On the Subject of The cRule
Isn’t this whole game pretty cruel anyway?
This module is based on Wolfram’s cellular automata. This module displays four rows of squares. From top to bottom, the rows contain 8, 7, 6, and 5 squares. 10 squares in the grid will be colored one of the three primary colors (red, green, or blue), one of the three secondary colors (yellow, cyan, and magenta), white (representing a mixture of all three primary colors), or black (representing an absence of all three primary colors). These cells cannot change color. All other squares on the module will initially be gray.
A Rule Number represents a cellular automaton. The goal of this module is to find the colors of all four stages of the cellular automaton based off of the already filled-in squares. Whether or not a square contains a certain primary color is based on if the two adjacent squares immediately above it contain that color, as determined by that color’s Rule. Coloring is additive.

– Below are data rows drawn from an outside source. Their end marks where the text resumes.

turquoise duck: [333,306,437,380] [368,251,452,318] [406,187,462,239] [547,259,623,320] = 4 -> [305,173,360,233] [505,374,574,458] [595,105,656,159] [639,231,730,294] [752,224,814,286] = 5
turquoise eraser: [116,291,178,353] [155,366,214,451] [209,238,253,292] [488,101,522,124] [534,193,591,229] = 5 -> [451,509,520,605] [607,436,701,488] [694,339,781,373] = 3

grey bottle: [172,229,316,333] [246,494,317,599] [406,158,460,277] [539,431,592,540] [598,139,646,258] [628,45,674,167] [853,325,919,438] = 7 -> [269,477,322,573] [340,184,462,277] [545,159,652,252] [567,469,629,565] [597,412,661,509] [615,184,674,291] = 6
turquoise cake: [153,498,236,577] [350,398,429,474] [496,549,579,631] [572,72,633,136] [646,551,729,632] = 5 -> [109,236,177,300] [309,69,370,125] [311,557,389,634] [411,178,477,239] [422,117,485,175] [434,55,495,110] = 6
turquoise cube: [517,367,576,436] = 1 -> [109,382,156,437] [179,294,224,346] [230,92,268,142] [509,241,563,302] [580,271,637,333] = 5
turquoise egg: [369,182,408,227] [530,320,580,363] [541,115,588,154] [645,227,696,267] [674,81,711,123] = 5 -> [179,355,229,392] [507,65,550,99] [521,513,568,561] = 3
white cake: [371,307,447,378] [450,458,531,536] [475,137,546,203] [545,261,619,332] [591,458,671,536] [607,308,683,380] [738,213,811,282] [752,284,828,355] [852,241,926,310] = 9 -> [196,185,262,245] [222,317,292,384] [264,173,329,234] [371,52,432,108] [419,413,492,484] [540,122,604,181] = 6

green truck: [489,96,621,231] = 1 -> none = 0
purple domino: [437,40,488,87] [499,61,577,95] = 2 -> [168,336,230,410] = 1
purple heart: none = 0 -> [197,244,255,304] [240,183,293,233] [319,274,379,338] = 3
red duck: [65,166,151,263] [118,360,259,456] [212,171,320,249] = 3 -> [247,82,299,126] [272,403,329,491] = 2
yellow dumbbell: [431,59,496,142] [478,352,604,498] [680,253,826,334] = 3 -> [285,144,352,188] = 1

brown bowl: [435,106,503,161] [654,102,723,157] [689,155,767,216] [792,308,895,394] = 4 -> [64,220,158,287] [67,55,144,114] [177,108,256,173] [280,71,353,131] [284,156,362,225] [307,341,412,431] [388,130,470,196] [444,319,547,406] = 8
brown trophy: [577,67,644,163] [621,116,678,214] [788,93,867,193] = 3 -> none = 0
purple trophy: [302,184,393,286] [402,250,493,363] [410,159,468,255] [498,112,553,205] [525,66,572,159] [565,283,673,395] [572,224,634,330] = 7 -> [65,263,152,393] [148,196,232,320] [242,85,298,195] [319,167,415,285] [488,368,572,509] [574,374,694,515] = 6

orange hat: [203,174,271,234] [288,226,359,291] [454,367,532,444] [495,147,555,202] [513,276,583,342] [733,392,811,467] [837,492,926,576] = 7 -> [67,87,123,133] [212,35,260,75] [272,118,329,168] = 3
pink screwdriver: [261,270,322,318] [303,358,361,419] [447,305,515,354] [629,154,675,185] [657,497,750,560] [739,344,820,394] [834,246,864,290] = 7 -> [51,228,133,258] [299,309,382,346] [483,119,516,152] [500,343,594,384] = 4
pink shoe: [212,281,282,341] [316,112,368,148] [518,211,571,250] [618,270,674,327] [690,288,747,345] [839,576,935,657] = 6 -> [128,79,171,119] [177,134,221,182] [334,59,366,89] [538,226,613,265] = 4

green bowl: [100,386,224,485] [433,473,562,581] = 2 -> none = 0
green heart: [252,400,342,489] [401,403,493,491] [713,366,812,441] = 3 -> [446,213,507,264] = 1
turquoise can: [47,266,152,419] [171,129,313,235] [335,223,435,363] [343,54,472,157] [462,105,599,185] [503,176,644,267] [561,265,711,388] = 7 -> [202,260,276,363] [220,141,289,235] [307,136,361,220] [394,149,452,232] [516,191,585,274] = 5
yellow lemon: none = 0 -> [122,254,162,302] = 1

The defuser can click any of the eight small colored squares in the bottom half of the module to choose a color. They can then select squares in the grid that were not pre-filled to change their color to the currently active color. When the Submit button is pressed, the module will check each square in the grid. If each square follows all three colors’ Rules, then the module will solve. If any square breaks a Rule, then a strike will be incurred and the grid will reset to its initial configuration. There may be multiple solutions for a grid’s initial configuration; all correct solutions will be accepted. The reset button is used to set all defuser-colored cells back to gray.
Solving the Module
Three of the pre-filled squares contain shapes. These shapes represent numbers based on the following table.
00 | 01 | 02 | 03 | 04 | 05 | 06 | 07 |
---|---|---|---|---|---|---|---|
♤♤ | ♤♧ | ♤♢ | ♤♡ | ♧♤ | ♧♧ | ♧♢ | ♧♡ |
08 | 09 | 10 | 11 | 12 | 13 | 14 | 15 |
♢♤ | ♢♧ | ♢♢ | ♢♡ | ♡♤ | ♡♧ | ♡♢ | ♡♡ |
The Rule Number of a color can be calculated by adding its symbol’s number to the sum of the digits in the serial number and taking this sum modulo 16.